For each \(\boldsymbol{p}\):
- \[ \{R_0, I_0\} = \mathrm{argmax}_{x,y \in [\alpha, \beta] \times \boldsymbol{P_{I_0}}}\left( \prod_{i \in \boldsymbol{i_{R_0}}}\frac{\Gamma(D_i + n_i)}{\Gamma(n_i)D_i!}(1-p_i)^{D_i}p_i^{n_i} \right), \] where: \[ p_i = \frac{k}{k + \mu_i},\ n_i = \frac{p_i \times \mu_i}{1-p_i} ,\ \ \mu_i = m_d(\boldsymbol{p}, y, x, t_{s,i}, t_{f,i}). \]
- \(\boldsymbol{I_{R_1}} = m_I(\boldsymbol{p}, I_0, R_0, t_{R_1})\), note that we treat \(I_0\) and \(\boldsymbol{I_{R_0}}\) interchangeably here.
- For each element of \(\{t; t>0\ \&\ R_t \in [\alpha, \beta]\}\)
- \[ R_t = \mathrm{argmax}_{x \in \boldsymbol{P_{R_t}}}\left( \prod_{i \in \boldsymbol{i_{R_t}}}\frac{\Gamma(D_i + n_i)}{\Gamma(n_i)D_i!}(1-p_i)^{D_i}p_i^{n_i} \right) \] where: \[ p_i = \frac{k}{k + \mu_i},\ \ n_i = \frac{p_i \times \mu_i}{1-p_i},\ \ \mu_i = m_d(\boldsymbol{p}, \boldsymbol{I_{R_t}}, x, t_{s,i}, t_{f,i}). \]

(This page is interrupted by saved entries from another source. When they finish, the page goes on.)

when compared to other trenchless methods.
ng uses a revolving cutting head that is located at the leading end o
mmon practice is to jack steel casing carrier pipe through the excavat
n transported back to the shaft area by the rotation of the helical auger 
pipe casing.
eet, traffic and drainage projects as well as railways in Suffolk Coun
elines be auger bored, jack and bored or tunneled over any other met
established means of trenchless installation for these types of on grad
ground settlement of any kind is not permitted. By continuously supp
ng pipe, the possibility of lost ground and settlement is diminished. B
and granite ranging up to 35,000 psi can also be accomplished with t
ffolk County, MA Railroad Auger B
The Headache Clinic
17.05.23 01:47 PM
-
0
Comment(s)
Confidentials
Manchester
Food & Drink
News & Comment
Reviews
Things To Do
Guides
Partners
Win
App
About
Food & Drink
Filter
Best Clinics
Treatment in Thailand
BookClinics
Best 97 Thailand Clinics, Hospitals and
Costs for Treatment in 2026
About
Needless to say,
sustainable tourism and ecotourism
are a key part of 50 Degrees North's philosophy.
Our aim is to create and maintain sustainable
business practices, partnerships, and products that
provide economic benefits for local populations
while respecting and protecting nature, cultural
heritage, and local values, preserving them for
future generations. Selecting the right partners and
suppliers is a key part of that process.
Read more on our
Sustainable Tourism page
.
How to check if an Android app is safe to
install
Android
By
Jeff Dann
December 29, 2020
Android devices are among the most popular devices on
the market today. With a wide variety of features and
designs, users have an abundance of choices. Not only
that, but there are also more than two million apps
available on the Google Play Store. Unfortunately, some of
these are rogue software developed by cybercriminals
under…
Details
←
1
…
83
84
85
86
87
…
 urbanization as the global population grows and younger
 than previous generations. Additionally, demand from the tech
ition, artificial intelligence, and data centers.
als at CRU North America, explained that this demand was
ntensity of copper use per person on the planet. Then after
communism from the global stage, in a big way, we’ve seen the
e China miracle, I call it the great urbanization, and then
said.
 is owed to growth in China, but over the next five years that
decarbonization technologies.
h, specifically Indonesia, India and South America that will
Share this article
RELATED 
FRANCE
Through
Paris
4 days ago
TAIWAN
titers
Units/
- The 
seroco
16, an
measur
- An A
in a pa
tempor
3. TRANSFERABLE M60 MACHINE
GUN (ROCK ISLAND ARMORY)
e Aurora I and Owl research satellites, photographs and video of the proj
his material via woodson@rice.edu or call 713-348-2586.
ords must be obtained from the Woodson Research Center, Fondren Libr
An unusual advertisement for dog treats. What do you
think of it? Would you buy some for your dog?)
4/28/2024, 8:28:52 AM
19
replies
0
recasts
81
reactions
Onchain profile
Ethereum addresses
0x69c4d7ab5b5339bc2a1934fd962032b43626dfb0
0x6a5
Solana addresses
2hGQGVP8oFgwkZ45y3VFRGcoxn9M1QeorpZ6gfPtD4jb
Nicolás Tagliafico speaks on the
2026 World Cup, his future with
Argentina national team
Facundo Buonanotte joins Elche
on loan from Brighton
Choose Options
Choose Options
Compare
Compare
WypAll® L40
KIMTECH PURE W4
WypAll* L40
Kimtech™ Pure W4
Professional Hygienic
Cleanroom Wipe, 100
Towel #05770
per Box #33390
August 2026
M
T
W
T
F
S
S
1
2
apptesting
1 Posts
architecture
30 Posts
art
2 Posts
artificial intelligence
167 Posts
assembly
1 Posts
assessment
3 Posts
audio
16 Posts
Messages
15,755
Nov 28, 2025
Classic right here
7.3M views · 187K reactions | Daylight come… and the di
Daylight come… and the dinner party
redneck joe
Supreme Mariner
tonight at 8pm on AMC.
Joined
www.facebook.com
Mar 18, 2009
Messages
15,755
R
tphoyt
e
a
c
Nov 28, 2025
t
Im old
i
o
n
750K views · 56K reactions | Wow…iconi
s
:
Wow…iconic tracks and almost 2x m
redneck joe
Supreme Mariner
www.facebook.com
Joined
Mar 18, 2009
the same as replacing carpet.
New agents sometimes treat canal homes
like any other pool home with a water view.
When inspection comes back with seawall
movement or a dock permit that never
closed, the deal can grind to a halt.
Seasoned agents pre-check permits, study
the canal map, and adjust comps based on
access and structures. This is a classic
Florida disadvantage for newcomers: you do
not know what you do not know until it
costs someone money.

- \(\boldsymbol{I_{R_{t+1}}} = m_I(\boldsymbol{p}, \boldsymbol{I_{R_{t}}}, R_t, t_{R_{t+1}})\)
Parameter Uncertainty
It is up to the user to setup the distributions on their parameters or just pass the function and set of parameters they like.
In the lmic_reports these are drawn from distributions representative of the epidemic, please see the methods page.
Limitations
It is necessary to bound \(R_t\) above and below certain thresholds to avoid dramatically high or low changes. So far all fits seem to work well with \(R_t\) ranges around \(0.5\) or \(0.9\) to \(10\), though it is possible for there be a curve that cannot be matched with this algorithm on simple bounds.